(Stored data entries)
=== Begin Enclosure ===

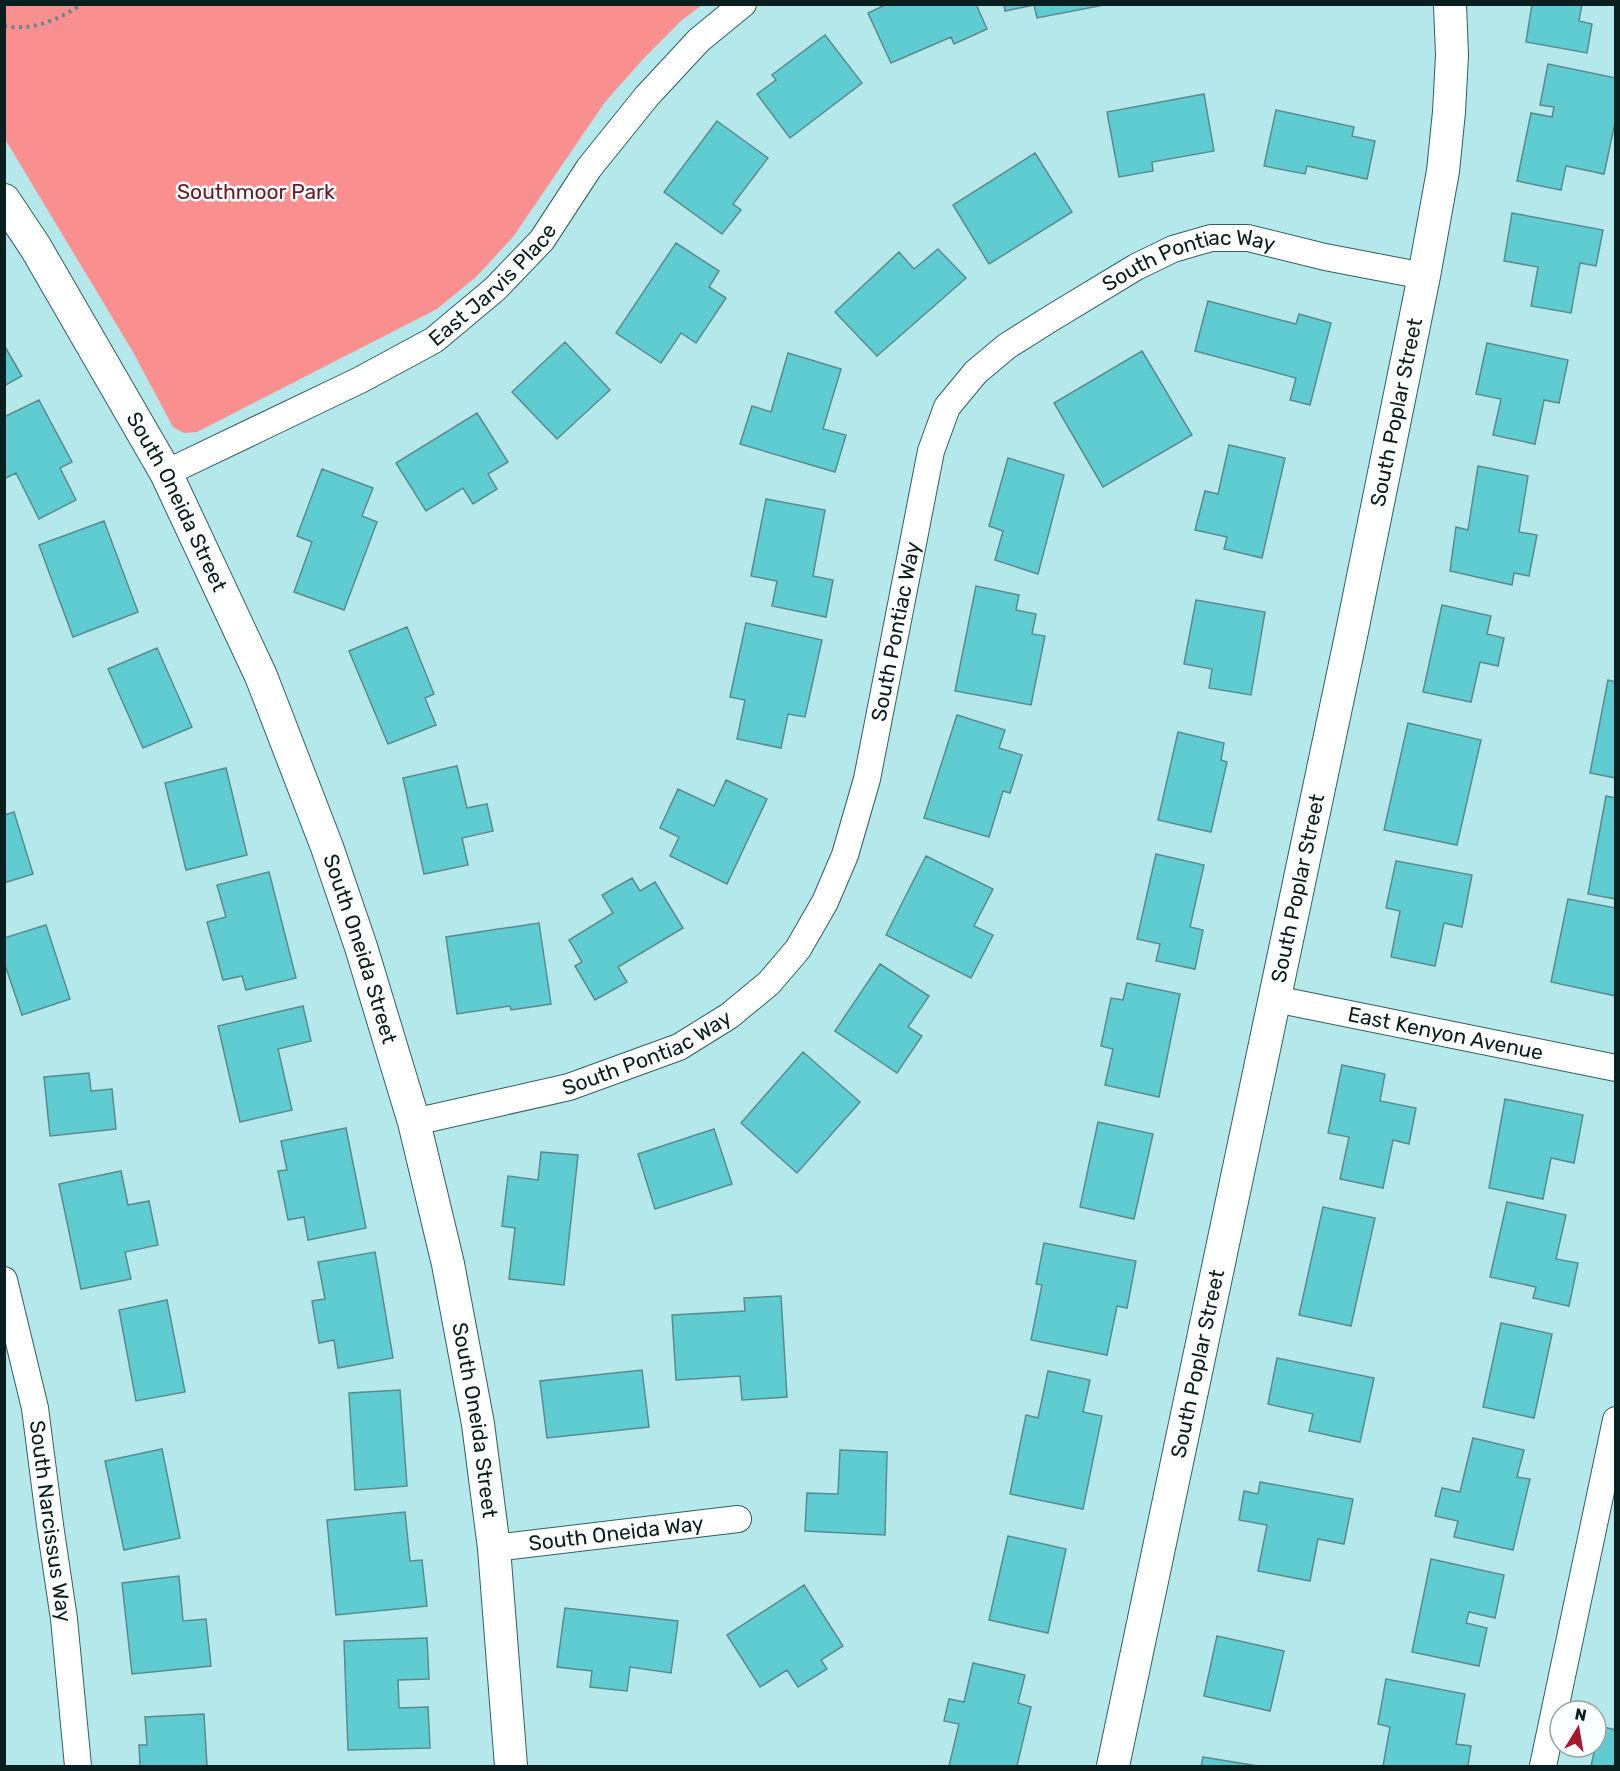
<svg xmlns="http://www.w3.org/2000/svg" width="1620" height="1771" viewBox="0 0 1620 1771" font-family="Rubik,sans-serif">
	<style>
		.green { fill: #fa8f90 }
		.building { fill: #5fccd2; stroke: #598b8d; stroke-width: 1.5 }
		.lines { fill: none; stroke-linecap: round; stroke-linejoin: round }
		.minor-casing { stroke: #2f6063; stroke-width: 28 }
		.tertiary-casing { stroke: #2f6063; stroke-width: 34 }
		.path { stroke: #648a8b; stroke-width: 4; stroke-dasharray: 3 4.5; stroke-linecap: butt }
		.minor { stroke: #fff; stroke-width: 26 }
		.tertiary { stroke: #fff; stroke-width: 32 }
		.labels { text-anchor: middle; stroke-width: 5; stroke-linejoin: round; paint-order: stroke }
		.park-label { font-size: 21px; fill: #6c1721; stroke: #faffff }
		.street-label { font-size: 21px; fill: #091e1f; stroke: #faffff }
	</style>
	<rect width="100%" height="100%" fill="#b4e8ea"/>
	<!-- green -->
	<path class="green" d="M5 4H702V5L682 20 645 57 605 102 513 237 476 277 437 309 197 432 184 433 173 427 133 352 5 139Z"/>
	<!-- building -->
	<path class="building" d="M887 4H976L987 29 954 44 951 37 891 63 868 13Z
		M1004 4H1109L1037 18 1034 5 1005 11Z
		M1532 4H1582L1579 21 1592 24 1587 53 1526 42Z
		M825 35 862 83 790 138 757 94 776 80 772 75Z
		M1548 64 1616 78V118L1604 174 1566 166 1561 190 1517 181 1531 113 1552 117 1554 107 1540 105Z
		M1204 94 1214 151 1152 162 1153 171 1119 177 1107 112Z
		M1276 110 1354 127 1352 136 1375 141 1367 179 1307 166 1305 174 1264 166Z
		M717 121 768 158 733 204 741 210 722 234 664 192Z
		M1035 153 1072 212 989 264 953 205Z
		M1512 213 1603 230 1596 266 1580 263 1571 313 1531 306 1538 267 1504 261Z
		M676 243 719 271 709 287 726 298 696 343 681 333 661 363 616 333Z
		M938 249 966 278 877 356 835 312 899 252 914 269Z
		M1208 301 1296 324 1299 314 1331 323 1310 405 1290 400 1296 378 1195 351Z
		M565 342 610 390 557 439 512 392Z
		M1487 343 1568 360 1559 403 1544 400 1535 444 1493 435 1501 399 1476 394Z
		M4 345 22 376 4 386Z
		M1142 351 1192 435 1103 487 1054 403Z
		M788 353 841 369 823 429 846 435 835 472 740 444 752 406 771 412Z
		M39 400 72 462 60 468 76 500 39 519 16 473 4 479V417Z
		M477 413 508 462 488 474 497 489 473 504 463 488 426 511 396 463Z
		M1229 445 1285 458 1262 558 1224 549 1227 537 1195 530 1205 491 1218 494Z
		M1008 458 1064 475 1038 574 995 560 1003 531 989 526Z
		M1478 466 1528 476 1519 532 1537 535 1529 576 1514 573 1512 585 1450 571 1456 527 1468 530Z
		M322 469 373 488 362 516 377 522 344 610 294 592 312 542 297 536Z
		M766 499 825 510 813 576 833 580 826 617 772 606 777 581 751 576Z
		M104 521 138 612 73 637 39 545Z
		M976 586 1019 595 1016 610 1036 614 1032 634 1045 636 1031 705 955 691Z
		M1196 600 1265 612 1251 695 1209 688 1212 669 1184 664Z
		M1442 605 1491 616 1487 634 1504 638 1498 666 1480 662 1471 702 1423 692Z
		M746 623 822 640 805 717 788 714 781 748 737 739 745 700 730 697Z
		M407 627 434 694 425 698 436 725 388 744 349 651Z
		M157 648 192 727 143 748 108 669Z
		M1608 680 1616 682V778L1590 773Z
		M957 715 1005 730 999 748 1022 755 1010 793 1003 791 989 837 924 818Z
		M1408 723 1481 740 1457 845 1384 830Z
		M1178 732 1224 743 1221 760 1227 762 1211 832 1158 820Z
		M457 766 467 808 487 804 493 831 462 838 468 865 424 874 403 778Z
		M226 768 247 855 186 870 165 783Z
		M726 780 767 799 727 884 670 856 679 837 660 828 678 789 714 806Z
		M1606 796 1616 798V899L1588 894Z
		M14 812 33 874 4 883V815Z
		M1156 854 1204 865 1190 927 1203 930 1195 969 1156 961 1160 944 1137 939Z
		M926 856 993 889 974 926 993 935 971 978 886 935Z
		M1396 861 1472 875 1462 927 1444 923 1435 966 1391 957 1400 911 1386 908Z
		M269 872 296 978 246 990 242 976 223 980 207 922 226 917 217 885Z
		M632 878 640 891 655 882 683 928 618 967 627 982 595 1000 575 966 582 962 569 940 613 913 602 895Z
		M1568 899 1616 908V996L1551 982Z
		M539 923 551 1004 511 1010 510 1006 457 1014 446 937Z
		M46 925 70 999 22 1015 4 962V938Z
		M880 964 929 996 908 1027 922 1036 897 1073 835 1031Z
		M1127 983 1180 994 1159 1097 1105 1085 1113 1049 1101 1046 1111 998 1123 1000Z
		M303 1006 311 1041 278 1049 292 1110 240 1122 218 1026Z
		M803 1052 860 1102 797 1173 741 1123Z
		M1342 1065 1385 1074 1380 1101 1416 1108 1409 1144 1393 1140 1383 1188 1340 1179 1349 1137 1328 1133Z
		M89 1073 91 1091 112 1089 116 1129 50 1136 44 1077Z
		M1505 1099 1583 1115 1574 1163 1551 1158 1543 1199 1489 1188Z
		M1098 1122 1153 1134 1134 1219 1080 1207Z
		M346 1128 366 1228 308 1240 304 1217 288 1220 278 1171 287 1170 281 1141Z
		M714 1129 732 1184 655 1209 638 1154Z
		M541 1152 578 1155 564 1285 509 1279 515 1228 502 1226 508 1176 538 1180Z
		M121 1171 128 1205 149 1201 158 1245 125 1252 131 1279 81 1289 59 1184Z
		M1507 1202 1566 1215 1556 1259 1578 1263 1569 1306 1533 1298 1536 1287 1490 1277Z
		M1323 1207 1375 1218 1351 1326 1299 1315Z
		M1044 1243 1136 1261 1127 1308 1117 1306 1107 1355 1031 1340 1042 1285 1036 1284Z
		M375 1252 393 1358 338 1368 334 1340 319 1343 312 1301 325 1299 318 1262Z
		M781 1296 787 1397 742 1400 740 1376 676 1380 672 1315 745 1311 744 1298Z
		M167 1300 185 1392 136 1401 119 1310Z
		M1501 1323 1552 1334 1534 1418 1483 1407Z
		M1277 1358 1374 1378 1360 1442 1309 1431 1313 1414 1268 1404Z
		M642 1370 649 1427 547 1438 540 1381Z
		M1048 1371 1090 1380 1083 1412 1102 1416 1083 1509 1010 1494 1026 1415 1038 1418Z
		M400 1390 407 1486 355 1490 349 1393Z
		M1473 1438 1524 1450 1517 1477 1530 1479 1513 1550 1454 1537 1458 1521 1435 1516 1442 1488 1460 1492Z
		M162 1449 180 1538 124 1550 105 1461Z
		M840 1450 887 1452 885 1535 805 1531 807 1493 838 1494Z
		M1260 1482 1353 1499 1344 1544 1318 1539 1310 1581 1258 1571 1267 1525 1239 1520 1244 1491 1258 1494Z
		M405 1512 410 1561 422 1560 427 1606 336 1615 327 1520Z
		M1008 1536 1066 1549 1048 1633 989 1620Z
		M1431 1559 1504 1575 1495 1618 1469 1612 1466 1623 1487 1628 1479 1666 1412 1652Z
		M179 1576 183 1621 206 1619 211 1666 132 1674 122 1583Z
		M804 1585 843 1646 821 1660 827 1669 798 1687 787 1670 760 1687 727 1635Z
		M565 1608 678 1621 671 1673 630 1667 627 1691 590 1687 592 1671 557 1667Z
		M1217 1636 1284 1651 1270 1711 1204 1696Z
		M427 1638 429 1679 398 1680 399 1708 428 1707 430 1748 348 1750 344 1641Z
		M973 1663 1025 1675 1018 1703 1031 1707 1017 1766H949L959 1724 944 1721 949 1699 964 1702Z
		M1386 1679 1465 1694 1456 1744 1471 1746 1468 1766H1383L1390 1727 1378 1724Z
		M204 1714 207 1766H140L139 1745H147L145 1717Z
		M1600 1726 1616 1730V1766H1591Z
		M1203 1757 1258 1766H1201Z"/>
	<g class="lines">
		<!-- minor casing -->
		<g class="minor-casing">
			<g id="minor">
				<path id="s1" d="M166 473 360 380 434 340 495 289 542 240 589 168 647 96 699 40 743 4"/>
				<path id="s2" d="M1275 999 1616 1068"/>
				<path id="s3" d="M414 1122 569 1087 679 1047 729 1016 769 983 798 949 825 902 845 855 867 779 931 451 947 407 976 372 1007 346 1050 319 1136 267 1173 249 1211 238H1248L1325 257 1424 276"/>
				<path id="s4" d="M4 1280 35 1408 50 1525 64 1619 78 1766"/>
				<path id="s5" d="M494 1548 738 1519"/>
				<path d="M1543 1766 1616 1420"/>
			</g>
		</g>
		<!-- tertiary casing -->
		<g class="tertiary-casing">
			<g id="tertiary">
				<path id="s6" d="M4 200 36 248 166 473 261 676 327 847 361 947 414 1122 448 1264 478 1424 494 1548 511 1766"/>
				<path id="s7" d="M1113 1766 1351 636 1424 276 1443 171 1449 112 1452 55 1450 4"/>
			</g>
		</g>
		<!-- path -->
		<path class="path" d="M4 26C33 31 58 20 82 4"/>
		<!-- minor -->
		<use href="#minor" class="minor"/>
		<!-- tertiary -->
		<use href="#tertiary" class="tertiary"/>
	</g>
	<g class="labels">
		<!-- park labels -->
		<g class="park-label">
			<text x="256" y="199">Southmoor Park</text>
		</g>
		<!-- street labels -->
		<g class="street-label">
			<text dy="7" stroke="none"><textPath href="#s3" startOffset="1288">South Pontiac Way</textPath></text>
			<text dy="7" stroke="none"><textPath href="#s1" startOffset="380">East Jarvis Place</textPath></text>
			<text dy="7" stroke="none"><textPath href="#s7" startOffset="1383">South Poplar Street</textPath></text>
			<text dy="7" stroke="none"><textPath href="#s6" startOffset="348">South Oneida Street</textPath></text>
			<text dy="7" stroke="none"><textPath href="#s3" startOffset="766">South Pontiac Way</textPath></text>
			<text dy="7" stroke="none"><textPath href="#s7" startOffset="897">South Poplar Street</textPath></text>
			<text dy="7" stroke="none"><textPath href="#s6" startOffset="832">South Oneida Street</textPath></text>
			<text dy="7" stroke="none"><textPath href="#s2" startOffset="174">East Kenyon Avenue</textPath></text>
			<text dy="7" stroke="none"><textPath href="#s3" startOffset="244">South Pontiac Way</textPath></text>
			<text dy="7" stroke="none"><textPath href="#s7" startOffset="411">South Poplar Street</textPath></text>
			<text dy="7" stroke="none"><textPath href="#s6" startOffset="1318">South Oneida Street</textPath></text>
			<text dy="7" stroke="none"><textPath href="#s4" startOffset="246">South Narcissus Way</textPath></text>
			<text dy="7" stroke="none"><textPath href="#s5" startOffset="123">South Oneida Way</textPath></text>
		</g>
	</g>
	<!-- border -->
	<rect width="1620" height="1771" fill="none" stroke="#091e1f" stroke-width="12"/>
	<!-- north arrow -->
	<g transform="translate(1578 1729) rotate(11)"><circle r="28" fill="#faffff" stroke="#9aa5a5" stroke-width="1.5"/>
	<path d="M0-4.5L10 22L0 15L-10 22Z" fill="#ab1430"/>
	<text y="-9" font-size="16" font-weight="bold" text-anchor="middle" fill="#091e1f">N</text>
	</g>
</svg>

=== End Enclosure ===

**EXERCISE PROMPT**
In the records above, some lines hold the word "linecap". Say how many, and nothing more.

**WORKED SOLUTION**
2